As I write this I’m sitting on one of the deep, soft couches at The Sugar Shack – a great studio in London where I’ve been lucky enough to do quite a lot of recording over the years. I’m listening to raw mixes of songs I’m recording with a local singer/songwriter named John Couture.
The first listening sessions are always tough for me. These are guerrilla recordings. John wanted a loose, live feeling on his record, so we’re doing each song off the floor as a band. No click track. Very little preparation. It’s fun, but very, very challenging. Listening back you begin to hear all of the things you could have differently or better. It’s both humbling and encouraging, especially when you hear things you did well.
As I said, I’ve been at The Sugar Shack before. I’ve recorded here with Hiroshima Hearts, Lindsey Burns, Phil Glennie, Carly Thomas, and now John. Each session was novel and unique and memorable in its way. I have fond memories of them all. I’m also certainly a better studio player now than I was when the Hearts piled in here to do an EP back in the day. It’s a nice feeling when you realize you’re making progress.

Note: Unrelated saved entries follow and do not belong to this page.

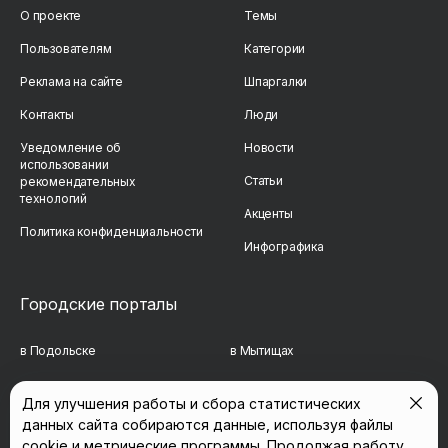
О проекте
Темы
Пользователям
Категории
Реклама на сайте
Шпаргалки
Контакты
Люди
Уведомление об
Новости
использовании
Статьи
рекомендательных
технологий
Акценты
Политика конфиденциальности
Инфографика
Городские порталы
в Подольске
в Мытищах
в Реутове
в Балашихе
Для улучшения работы и сбора статистических
данных сайта собираются данные, используя файлы
в Сергиевом Посаде
в Люберцах
cookie и метрические программы. Продолжая работу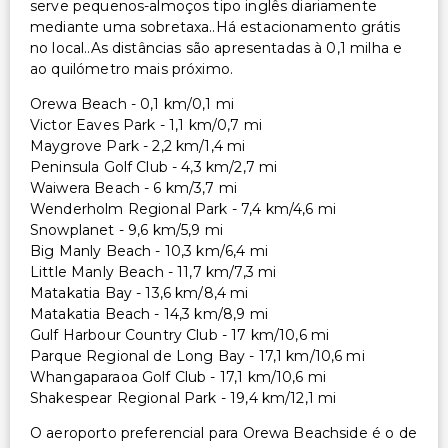
serve pequenos-almoços tipo inglês diariamente
mediante uma sobretaxa..Há estacionamento grátis
no local..As distâncias são apresentadas à 0,1 milha e
ao quilómetro mais próximo.
Orewa Beach - 0,1 km/0,1 mi
Victor Eaves Park - 1,1 km/0,7 mi
Maygrove Park - 2,2 km/1,4 mi
Peninsula Golf Club - 4,3 km/2,7 mi
Waiwera Beach - 6 km/3,7 mi
Wenderholm Regional Park - 7,4 km/4,6 mi
Snowplanet - 9,6 km/5,9 mi
Big Manly Beach - 10,3 km/6,4 mi
Little Manly Beach - 11,7 km/7,3 mi
Matakatia Bay - 13,6 km/8,4 mi
Matakatia Beach - 14,3 km/8,9 mi
Gulf Harbour Country Club - 17 km/10,6 mi
Parque Regional de Long Bay - 17,1 km/10,6 mi
Whangaparaoa Golf Club - 17,1 km/10,6 mi
Shakespear Regional Park - 19,4 km/12,1 mi
O aeroporto preferencial para Orewa Beachside é o de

But you know, the more you do something, the faster it becomes routine. Another Sugar Shack session. Another album. You approach things professionally, but that initial newness, that novelty, is easy to lose if you're not vigilant. You see it sometimes with road dogs who have been on the highways for years or performers who have played thousands of shows. You see it in studio guys. You see it in athletes. You see it in lifers at your office.
You see people who are no longer amazed.
I was amazed when I came in here for the first time. Amazed that I was playing in a great rock band. Amazed that we were recording. Amazed that I was having this cool moment with these awesome bandmates. Amazed that I was capable of doing this at all. I had the same experience on our early gigs and then on shows with other people and making videos and touring all over the place. It was all amazing. It was also all hard at times, but it was great.

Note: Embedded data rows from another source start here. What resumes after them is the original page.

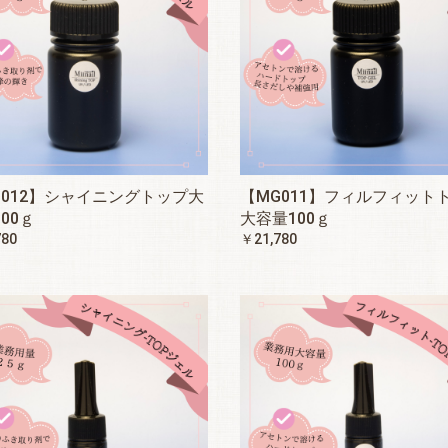
G012】シャイニングトップ大
【MG011】フィルフィット
00ｇ
大容量100ｇ
780
￥21,780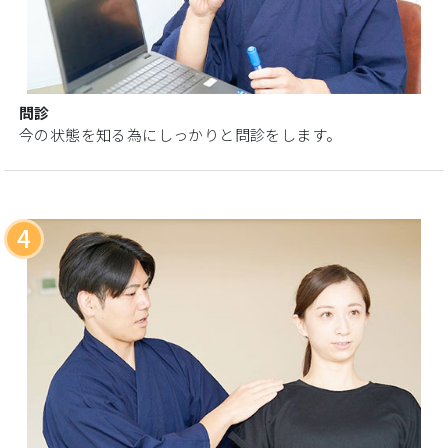
問診
今の状態を知る為にしっかりと問診をします。
4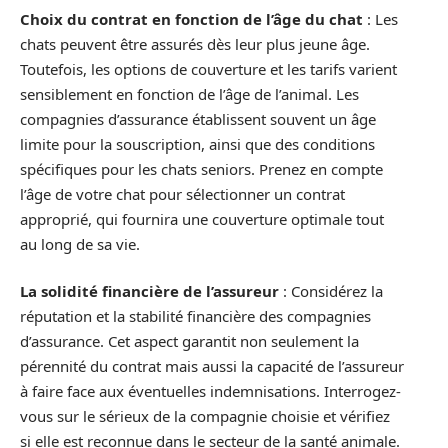
Choix du contrat en fonction de l’âge du chat
: Les
chats peuvent être assurés dès leur plus jeune âge.
Toutefois, les options de couverture et les tarifs varient
sensiblement en fonction de l’âge de l’animal. Les
compagnies d’assurance établissent souvent un âge
limite pour la souscription, ainsi que des conditions
spécifiques pour les chats seniors. Prenez en compte
l’âge de votre chat pour sélectionner un contrat
approprié, qui fournira une couverture optimale tout
au long de sa vie.
La solidité financière de l’assureur
: Considérez la
réputation et la stabilité financière des compagnies
d’assurance. Cet aspect garantit non seulement la
pérennité du contrat mais aussi la capacité de l’assureur
à faire face aux éventuelles indemnisations. Interrogez-
vous sur le sérieux de la compagnie choisie et vérifiez
si elle est reconnue dans le secteur de la santé animale.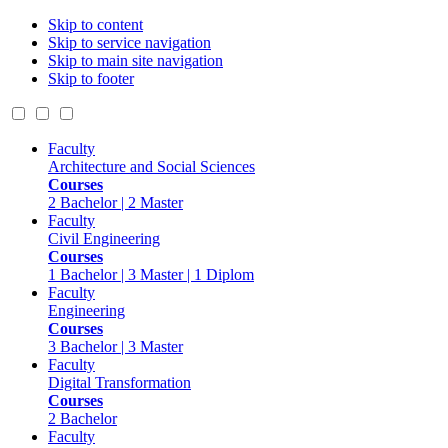
Skip to content
Skip to service navigation
Skip to main site navigation
Skip to footer
Faculty
Architecture and Social Sciences
Courses
2 Bachelor | 2 Master
Faculty
Civil Engineering
Courses
1 Bachelor | 3 Master | 1 Diplom
Faculty
Engineering
Courses
3 Bachelor | 3 Master
Faculty
Digital Transformation
Courses
2 Bachelor
Faculty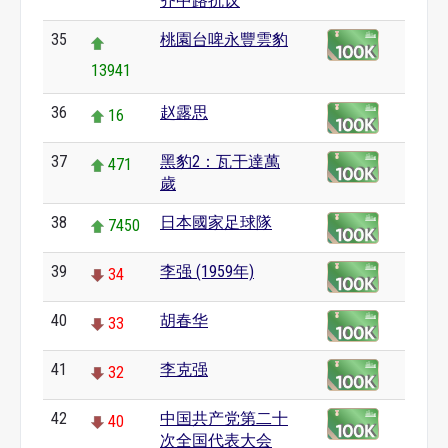
齐中路抗议
35
桃園台啤永豐雲豹
13941
36
赵露思
16
37
黑豹2：瓦干達萬
471
歲
38
日本國家足球隊
7450
39
李强 (1959年)
34
40
胡春华
33
41
李克强
32
42
中国共产党第二十
40
次全国代表大会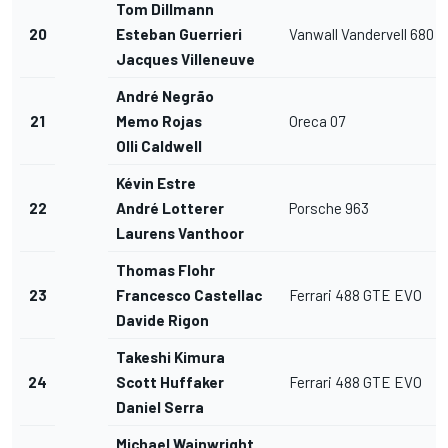
Tom Dillmann
20
Esteban Guerrieri
Vanwall Vandervell 680
Jacques Villeneuve
André Negrão
21
Memo Rojas
Oreca 07
Olli Caldwell
Kévin Estre
22
André Lotterer
Porsche 963
Laurens Vanthoor
Thomas Flohr
23
Francesco Castellacci
Ferrari 488 GTE EVO
Davide Rigon
Takeshi Kimura
24
Scott Huffaker
Ferrari 488 GTE EVO
Daniel Serra
Michael Wainwright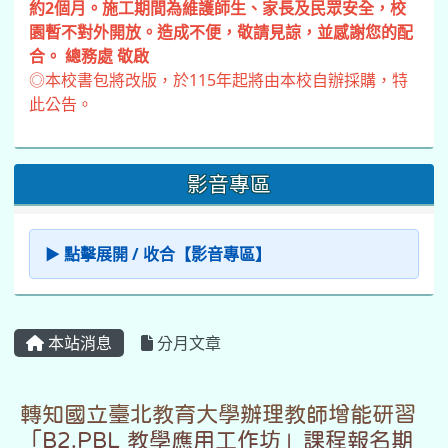
約2個月。施工期間為維護師生、家長及民眾安全，校
園暫不對外開放。造成不便，敬請見諒，並感謝您的配
合。 總務處 敬啟
◎本校書包將改版，於115年起將由本校自辦採購，特
此公告。
影音專區
▶ 點擊展開 / 收合【影音專區】
本站消息
分月文章
轉知國立臺北教育大學辦理教師增能研習
「B2.PBL 教學應用工作坊」課程報名期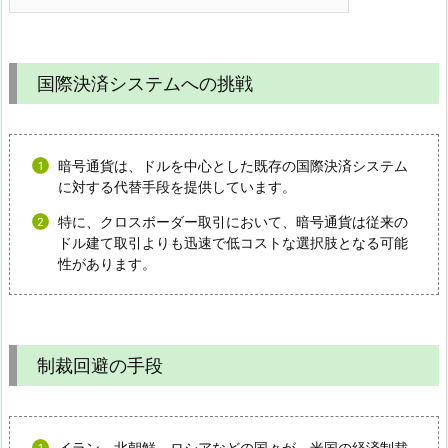
国際決済システムへの挑戦
暗号通貨は、ドルを中心とした既存の国際決済システム
に対する代替手段を提供しています。
特に、クロスボーダー取引において、暗号通貨は従来の
ドル建て取引よりも迅速で低コストな選択肢となる可能
性があります。
制裁回避の手段
イラン、北朝鮮、ロシアなどの国々が、米国の経済制裁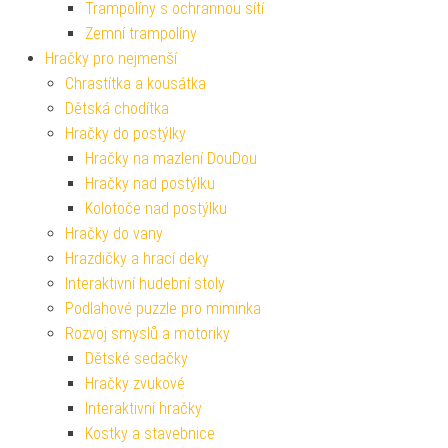
Trampolíny s ochrannou sítí
Zemní trampolíny
Hračky pro nejmenší
Chrastítka a kousátka
Dětská chodítka
Hračky do postýlky
Hračky na mazlení DouDou
Hračky nad postýlku
Kolotoče nad postýlku
Hračky do vany
Hrazdičky a hrací deky
Interaktivní hudební stoly
Podlahové puzzle pro miminka
Rozvoj smyslů a motoriky
Dětské sedačky
Hračky zvukové
Interaktivní hračky
Kostky a stavebnice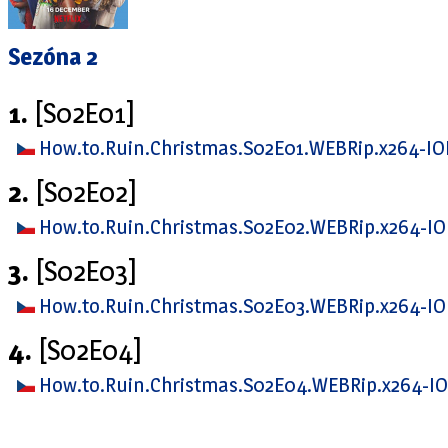
Sezóna 2
1.
[S02E01]
How.to.Ruin.Christmas.S02E01.WEBRip.x264-I
2.
[S02E02]
How.to.Ruin.Christmas.S02E02.WEBRip.x264-I
3.
[S02E03]
How.to.Ruin.Christmas.S02E03.WEBRip.x264-I
4.
[S02E04]
How.to.Ruin.Christmas.S02E04.WEBRip.x264-I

I’m trying to be more amazed these days. When recording sessions are tiring or road hotels are a bit dodgy, I remember to be amazed. Amazed at my opportunities. Amazed at some of the cool experiences I’ve had and am having. I can remember the amazing early days on regular jobs I’ve had. Do you remember when you got your job? What a relief it might have been financially? Even how amazing it was to escape whatever job you left to get it?
Do you remember how amazing it was that your spouse was interested in you?
Do you remember how amazing it was to finally get that house?
Finally get your car?
Are there other things that used to amaze that you take for granted now? It’s so easy as a musician to fall into that trap. It’s happened to me many times on gigs when no one showed up or some other b.s. was going on. Where is your dulled amazement bringing you down? What are you not appreciating as much as you should anymore? What are you amazed by right now that might lose its shine over time?
If there are things or situations in your life that frustrate you, try to remember your amazement. Try to bring it back if you can. It can help you endure, help you value things differently, and perhaps even help you make whatever changes you might need to make.
None of this is about settling, by the way. Of course I want to keep growing as a musician. I want to play bigger shows and do bigger tours and hopefully join my friends and bandmates as they grow to their next level. We should always be striving, but we should try very hard not to lose the initial spark that brought us to where we are.
That spark is everything.
These recording sessions with John have been a pleasure. They’ve reinforced how important it is to appreciate and embrace opportunities. My recent tour across Canada with Sarah Smith was a similar reinforcement. Blown drum takes and iffy hotels can be amazing if you put them in the right perspective. It’s incredibly difficult to do sometimes, but I’m learning that most of the really valuable work is.
So stay amazed, gentle reader.
And get ready for this record. It’s going to be, well, amazing.